Officials with Delaware County's park district are eschewing bright, plastic equipment in favor of sticks, stones and other "messy materials" at new natural play areas at four parks.

Liz Neroni, a naturalist with Preservation Parks of Delaware County, said leaders have sought more ways to get children involved with the county's parks for "quite a while."

"We really just want to get kids outside and in nature and playing," she said.

Natural playgrounds already are installed at Shale Hollow Park, near the border of Liberty and Orange townships off U.S. Route 23, and Char-Mar Ridge Park, off Lewis Center Road in Genoa Township. Additional natural play areas are set to open by June 1 at Deer Haven Park, off Liberty Road south of Delaware, and Emily Traphagen Park off Seldom Seen Road west of Powell.

While some features, such as stone tic-tac-toe boards, may appear at multiple parks, many will be unique to one park.

For instance, Shale Hollow Park's playground has rock gardens and a messy materials area, while Char-Mar Ridge Park boasts a fort and a dirt-digging area.

Neroni said by establishing the playgrounds, Preservation Parks is joining a greater trend.

"Natural play areas are kind of popping up everywhere across the United States," she said.

Neroni said she did not view the play areas as any more dangerous than a typical playground. She said the opportunity to play with pine cones, sticks and stones also gives children a chance to reconnect with nature.
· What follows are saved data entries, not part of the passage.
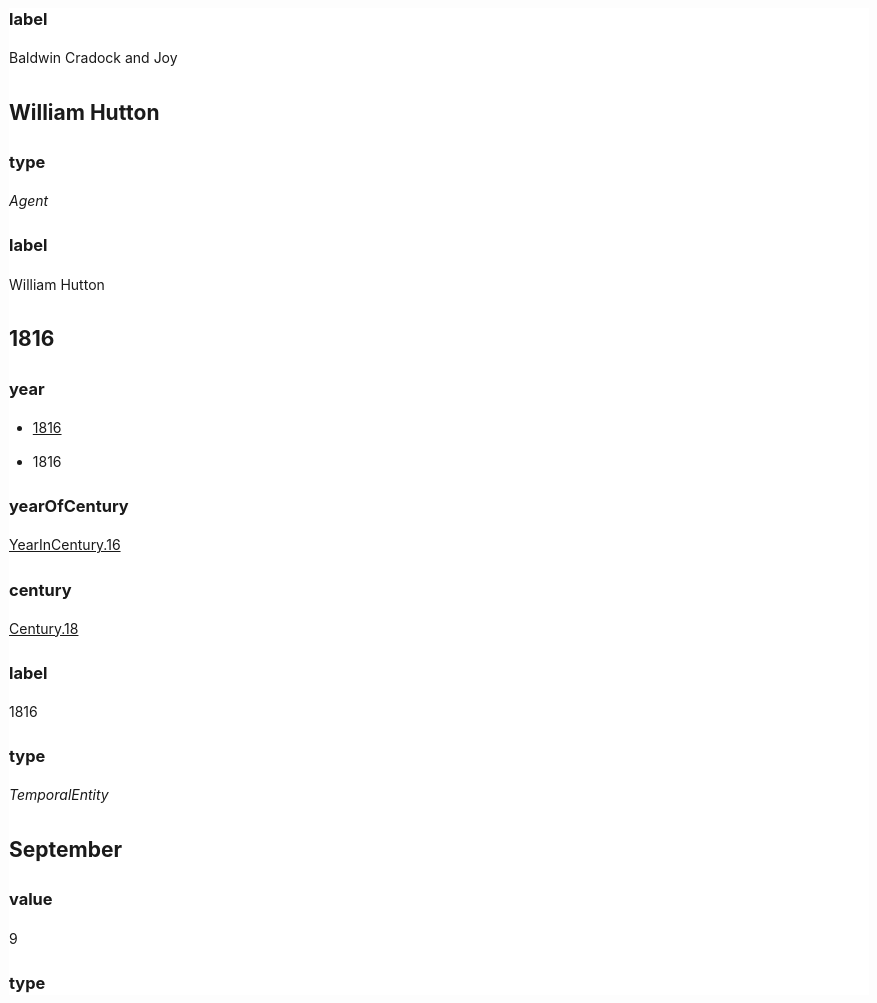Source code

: ### label


Baldwin Cradock and Joy

## William Hutton

### type


*Agent*

### label


William Hutton

## 1816

### year

 - [1816](#1816)

 - 1816

### yearOfCentury


[YearInCentury.16](#YearInCentury.16)

### century


[Century.18](#Century.18)

### label


1816

### type


*TemporalEntity*

## September

### value


9

### type

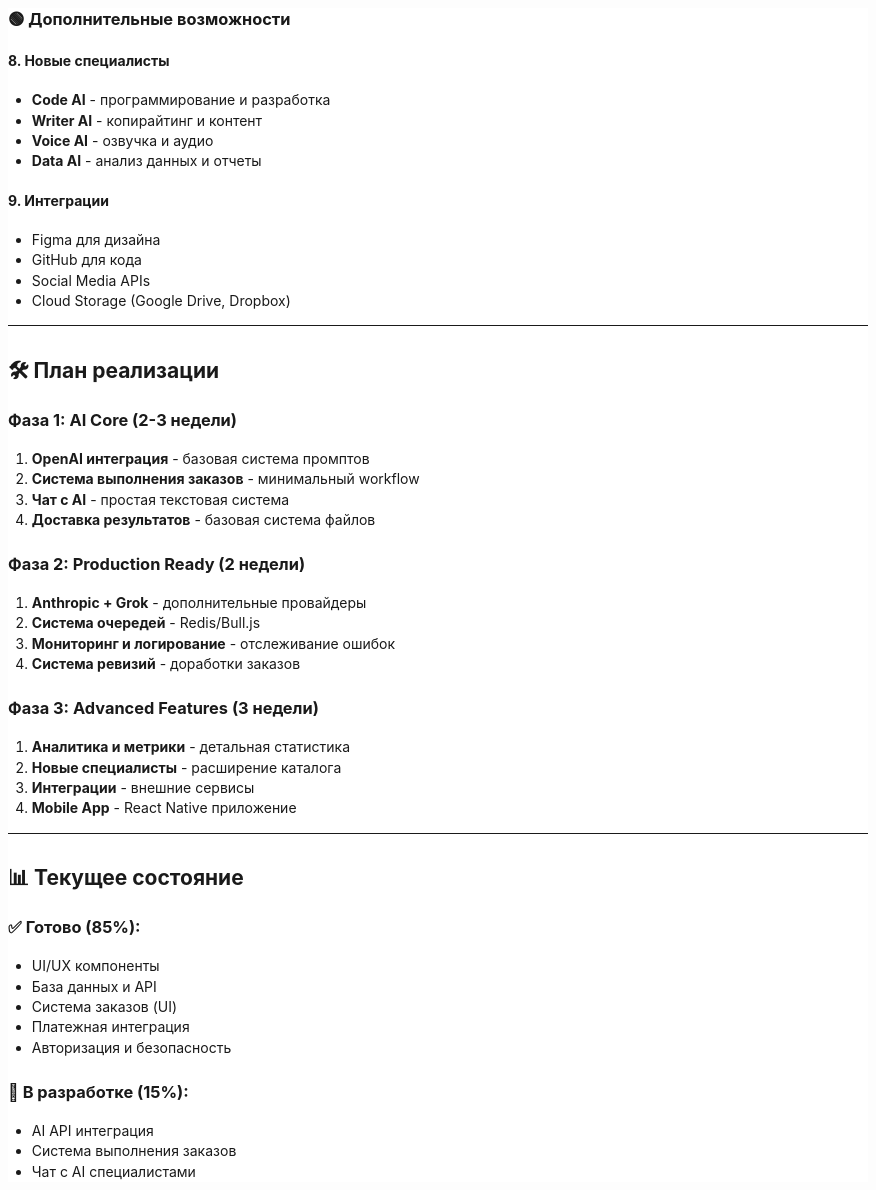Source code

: ### 🟢 **Дополнительные возможности**

#### **8. Новые специалисты**
- **Code AI** - программирование и разработка
- **Writer AI** - копирайтинг и контент
- **Voice AI** - озвучка и аудио
- **Data AI** - анализ данных и отчеты

#### **9. Интеграции**
- Figma для дизайна
- GitHub для кода
- Social Media APIs
- Cloud Storage (Google Drive, Dropbox)

---

## 🛠️ План реализации

### **Фаза 1: AI Core (2-3 недели)**
1. **OpenAI интеграция** - базовая система промптов
2. **Система выполнения заказов** - минимальный workflow
3. **Чат с AI** - простая текстовая система
4. **Доставка результатов** - базовая система файлов

### **Фаза 2: Production Ready (2 недели)**
1. **Anthropic + Grok** - дополнительные провайдеры
2. **Система очередей** - Redis/Bull.js
3. **Мониторинг и логирование** - отслеживание ошибок
4. **Система ревизий** - доработки заказов

### **Фаза 3: Advanced Features (3 недели)**
1. **Аналитика и метрики** - детальная статистика
2. **Новые специалисты** - расширение каталога
3. **Интеграции** - внешние сервисы
4. **Mobile App** - React Native приложение

---

## 📊 Текущее состояние

### ✅ **Готово (85%):**
- UI/UX компоненты
- База данных и API
- Система заказов (UI)
- Платежная интеграция
- Авторизация и безопасность

### 🚧 **В разработке (15%):**
- AI API интеграция
- Система выполнения заказов
- Чат с AI специалистами
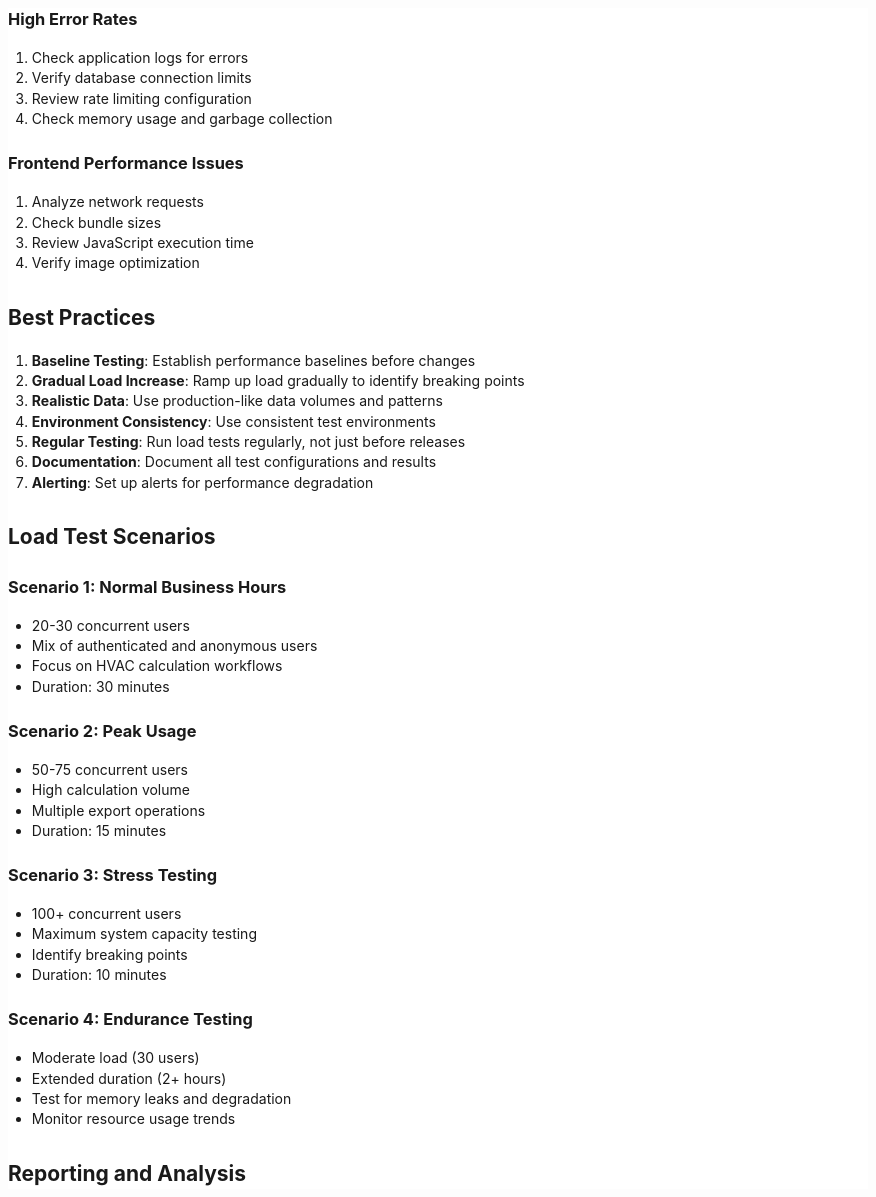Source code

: ### High Error Rates
1. Check application logs for errors
2. Verify database connection limits
3. Review rate limiting configuration
4. Check memory usage and garbage collection

### Frontend Performance Issues
1. Analyze network requests
2. Check bundle sizes
3. Review JavaScript execution time
4. Verify image optimization

## Best Practices

1. **Baseline Testing**: Establish performance baselines before changes
2. **Gradual Load Increase**: Ramp up load gradually to identify breaking points
3. **Realistic Data**: Use production-like data volumes and patterns
4. **Environment Consistency**: Use consistent test environments
5. **Regular Testing**: Run load tests regularly, not just before releases
6. **Documentation**: Document all test configurations and results
7. **Alerting**: Set up alerts for performance degradation

## Load Test Scenarios

### Scenario 1: Normal Business Hours
- 20-30 concurrent users
- Mix of authenticated and anonymous users
- Focus on HVAC calculation workflows
- Duration: 30 minutes

### Scenario 2: Peak Usage
- 50-75 concurrent users
- High calculation volume
- Multiple export operations
- Duration: 15 minutes

### Scenario 3: Stress Testing
- 100+ concurrent users
- Maximum system capacity testing
- Identify breaking points
- Duration: 10 minutes

### Scenario 4: Endurance Testing
- Moderate load (30 users)
- Extended duration (2+ hours)
- Test for memory leaks and degradation
- Monitor resource usage trends

## Reporting and Analysis
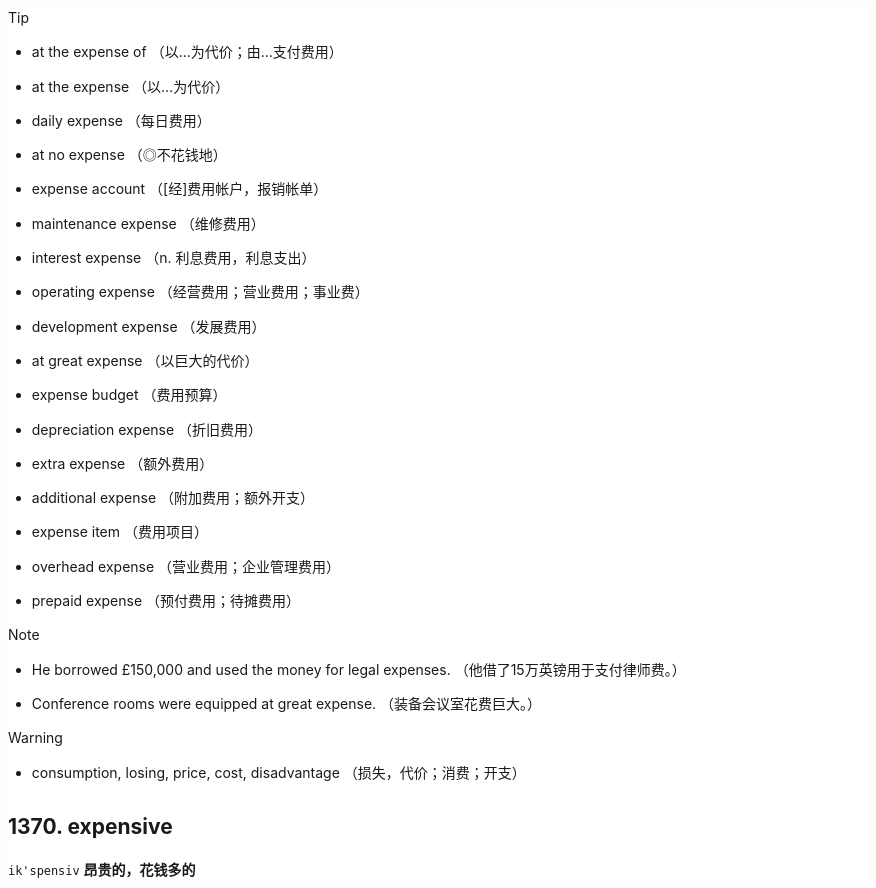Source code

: > [!TIP]
>
> - at the expense of （以…为代价；由…支付费用）
>
> - at the expense （以…为代价）
>
> - daily expense （每日费用）
>
> - at no expense （◎不花钱地）
>
> - expense account （[经]费用帐户，报销帐单）
>
> - maintenance expense （维修费用）
>
> - interest expense （n. 利息费用，利息支出）
>
> - operating expense （经营费用；营业费用；事业费）
>
> - development expense （发展费用）
>
> - at great expense （以巨大的代价）
>
> - expense budget （费用预算）
>
> - depreciation expense （折旧费用）
>
> - extra expense （额外费用）
>
> - additional expense （附加费用；额外开支）
>
> - expense item （费用项目）
>
> - overhead expense （营业费用；企业管理费用）
>
> - prepaid expense （预付费用；待摊费用）
>

> [!NOTE]
>
> - He borrowed £150,000 and used the money for legal expenses. （他借了15万英镑用于支付律师费。）
>
> - Conference rooms were equipped at great expense. （装备会议室花费巨大。）
>

> [!WARNING]
>
> - consumption, losing, price, cost, disadvantage （损失，代价；消费；开支）
>

## 1370. expensive

`ik'spensiv`  **昂贵的，花钱多的**
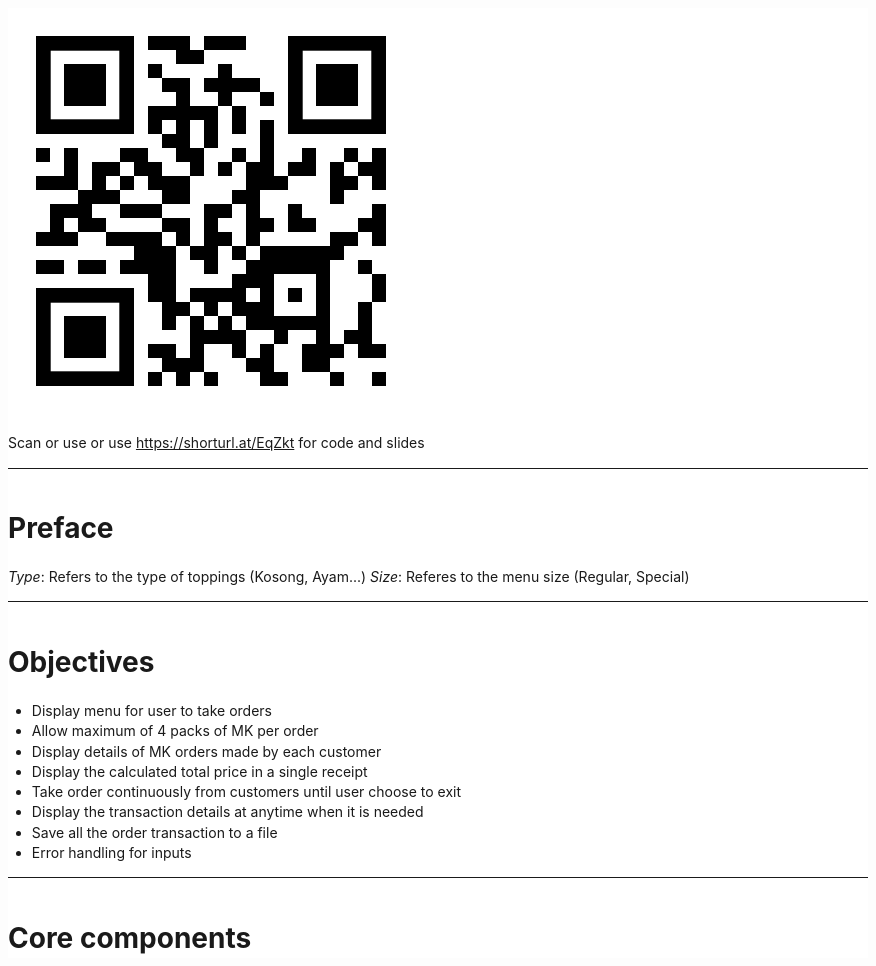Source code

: ![qr](./assets/qr.png)

Scan or use or use
https://shorturl.at/EqZkt
for code and slides

</div>

---

# Preface

_Type_: Refers to the type of toppings (Kosong, Ayam...)
_Size_: Referes to the menu size (Regular, Special)

---

# Objectives

- Display menu for user to take orders
- Allow maximum of 4 packs of MK per order
- Display details of MK orders made by each customer
- Display the calculated total price in a single receipt
- Take order continuously from customers until user choose to exit
- Display the transaction details at anytime when it is needed
- Save all the order transaction to a file
- Error handling for inputs

---

# Core components
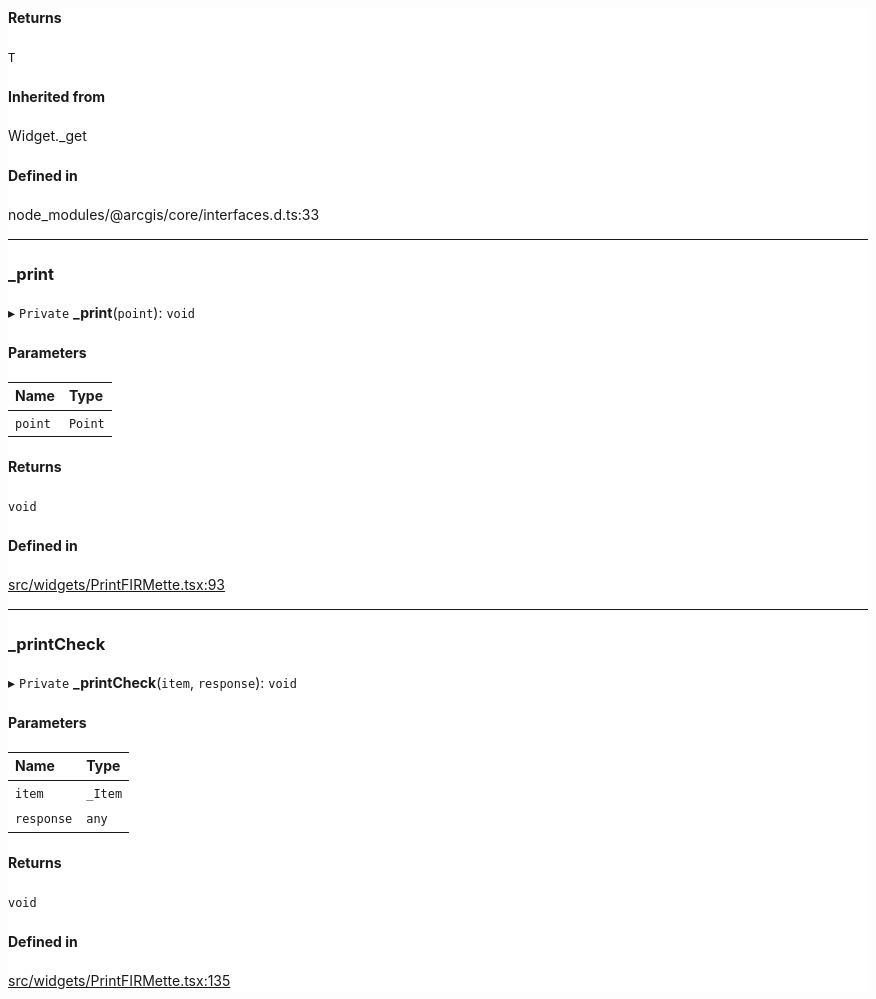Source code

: #### Returns

`T`

#### Inherited from

Widget.\_get

#### Defined in

node_modules/@arcgis/core/interfaces.d.ts:33

___

### \_print

▸ `Private` **_print**(`point`): `void`

#### Parameters

| Name | Type |
| :------ | :------ |
| `point` | `Point` |

#### Returns

`void`

#### Defined in

[src/widgets/PrintFIRMette.tsx:93](https://github.com/CityOfVernonia/core/blob/ba79e76/src/widgets/PrintFIRMette.tsx#L93)

___

### \_printCheck

▸ `Private` **_printCheck**(`item`, `response`): `void`

#### Parameters

| Name | Type |
| :------ | :------ |
| `item` | `_Item` |
| `response` | `any` |

#### Returns

`void`

#### Defined in

[src/widgets/PrintFIRMette.tsx:135](https://github.com/CityOfVernonia/core/blob/ba79e76/src/widgets/PrintFIRMette.tsx#L135)
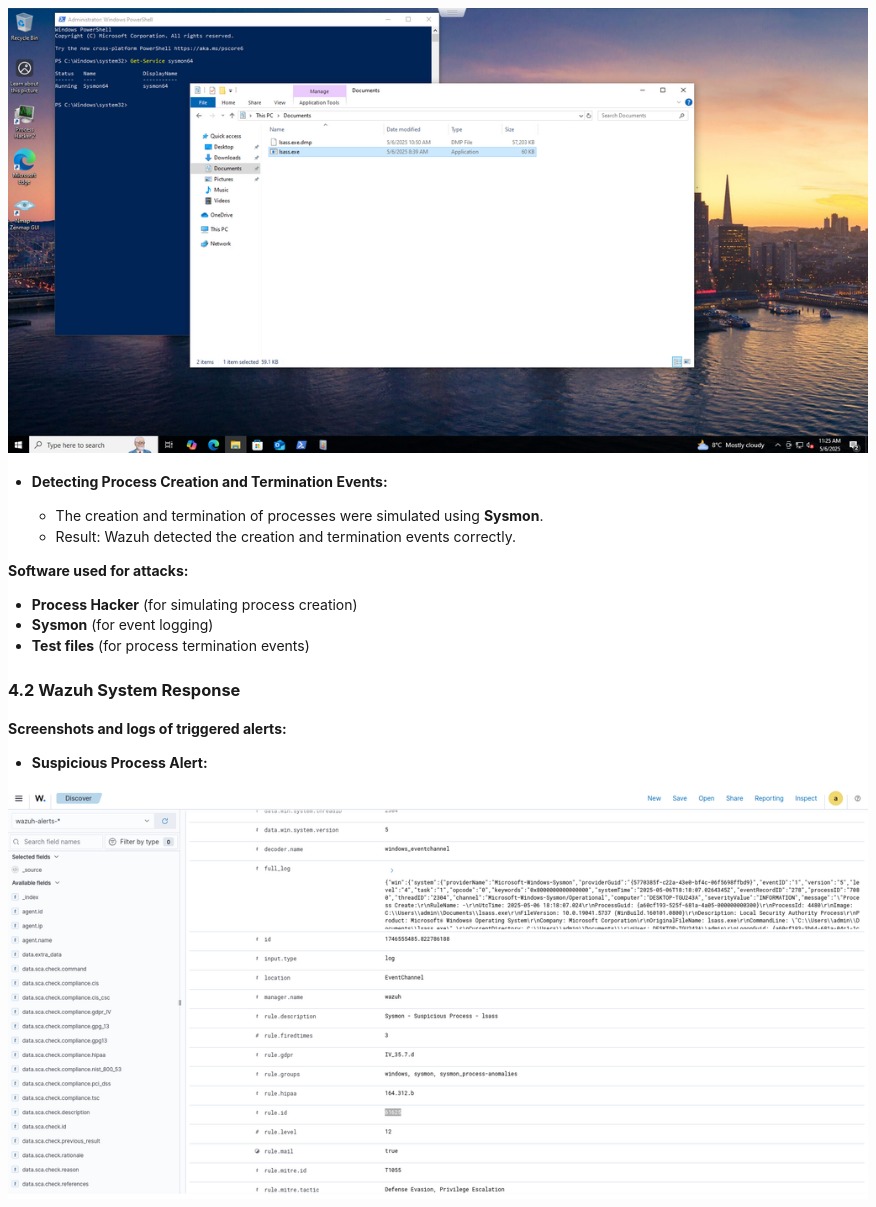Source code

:   ![7](https://github.com/bakinasa/SSD_Wazuh/raw/main/assets/7.png)


* **Detecting Process Creation and Termination Events:**

  * The creation and termination of processes were simulated using **Sysmon**.
  * Result: Wazuh detected the creation and termination events correctly.

**Software used for attacks:**

* **Process Hacker** (for simulating process creation)
* **Sysmon** (for event logging)
* **Test files** (for process termination events)

### 4.2 Wazuh System Response

**Screenshots and logs of triggered alerts:**

* **Suspicious Process Alert:**

![6](https://github.com/bakinasa/SSD_Wazuh/raw/main/assets/6.png)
"The kids need to get dirty," she said. "They need to jump and maybe fall. It's just a part of being a kid."

Sue Hagan, spokeswoman for Preservation Parks, said the district paid about $800 for materials in the four play areas.

Neroni said park staff members constructed the areas in-house, largely with materials found within the parks. Installation efforts began in April.

She said workers have been striving to complete the playgrounds in time for summer.

"Our maintenance guys have been so excited about the project and working really hard to get it done," she said.

Neroni said the public reaction to the two open play areas has been positive so far. She said visitor feedback will play a big role in deciding whether more natural playgrounds will be constructed.

"If this goes well, there has been talk of adding them to other parks," she said.